Clinical pharmacology is the study of drugs in humans.
It is underpinned by the basic science of pharmacology, with added focus on the application of pharmacological principles and methods in the real world. It has a broad scope, from the discovery of new target molecules, to the effects of drug usage in whole populations.
Clinical pharmacologists are physicians, pharmacists, and scientists whose focus is developing and understanding new drug therapies. Clinical pharmacologists work in a variety of settings in academia, industry and government. In the laboratory setting they study biomarkers, pharmacokinetics, drug metabolism and genetics. In the office setting they design and evaluate clinical trials, create and implement regulation guidelines for drug use, and look at drug utilization on local and global scales.
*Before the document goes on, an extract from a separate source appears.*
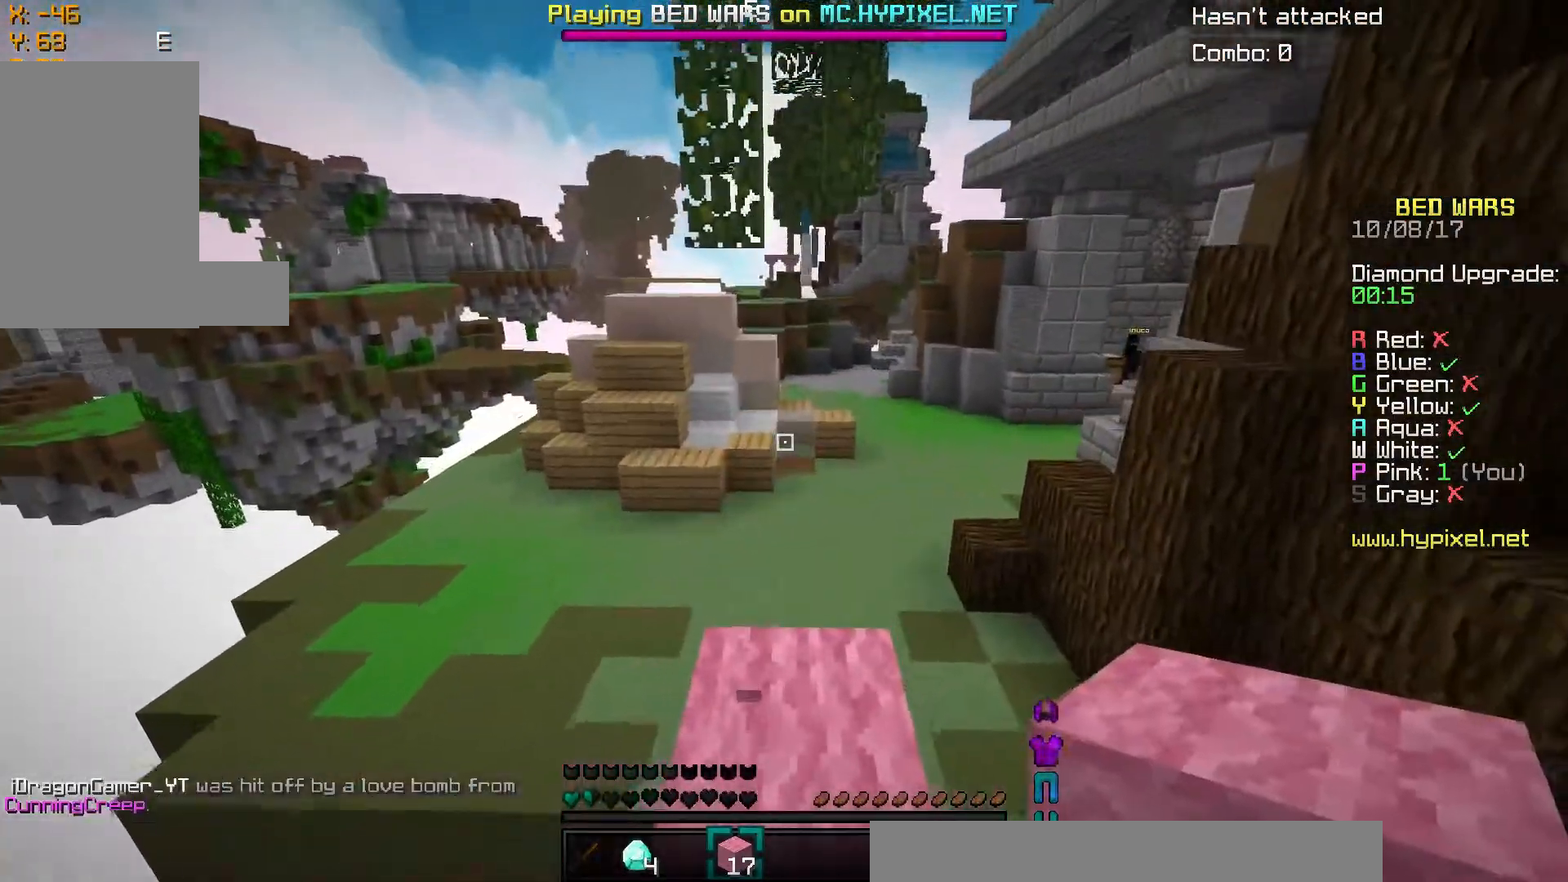
{"keys": ["w"], "mouse": [], "events": []}
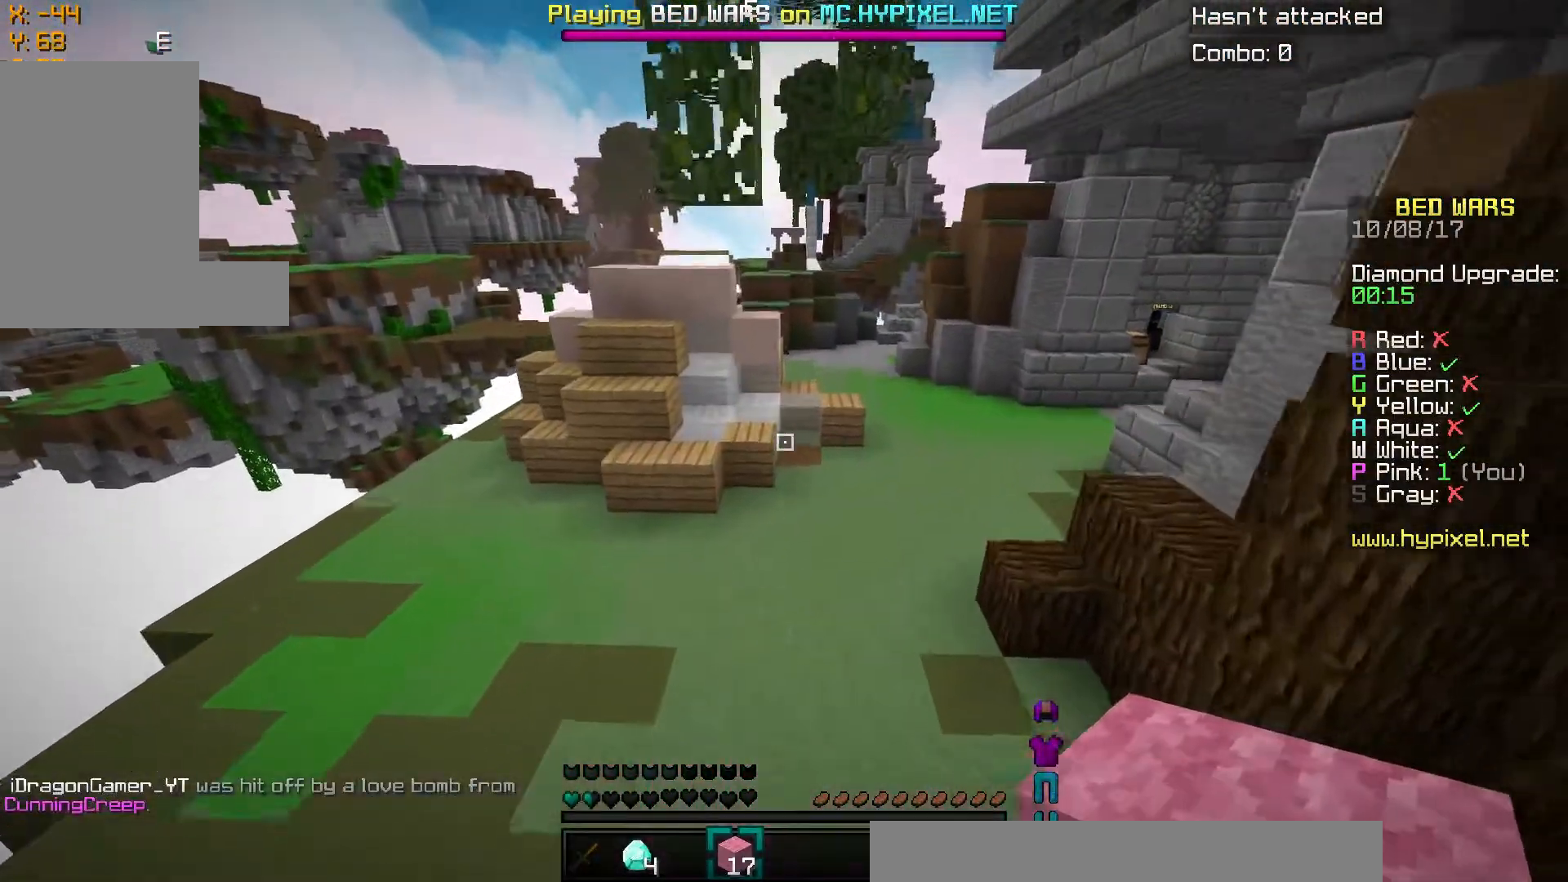
{"keys": ["space", "w"], "mouse": [], "events": [[317, "space", "down"]]}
In the clinical setting they work directly
with patients, participate in experimental studies, and investigate adverse reactions and interactions.
Clinical Pharmacology, in theory, has been practiced for centuries through observing the effects of herbal remedies and early drugs on humans. Most of this work was done through trial and error. In the early 1900s, scientific advances allowed scientists to combine the study of physiological effects with biological effects. This led to the first major breakthrough when scientists used clinical pharmacology to discover insulin. Since that discovery clinical pharmacology has expanded to be a multidisciplinary field and has contributed to the understanding of drug interaction, therapeutic efficacy and safety in humans. Over time clinical pharmacologists have been able to make more exact measurements and personalize drug therapies.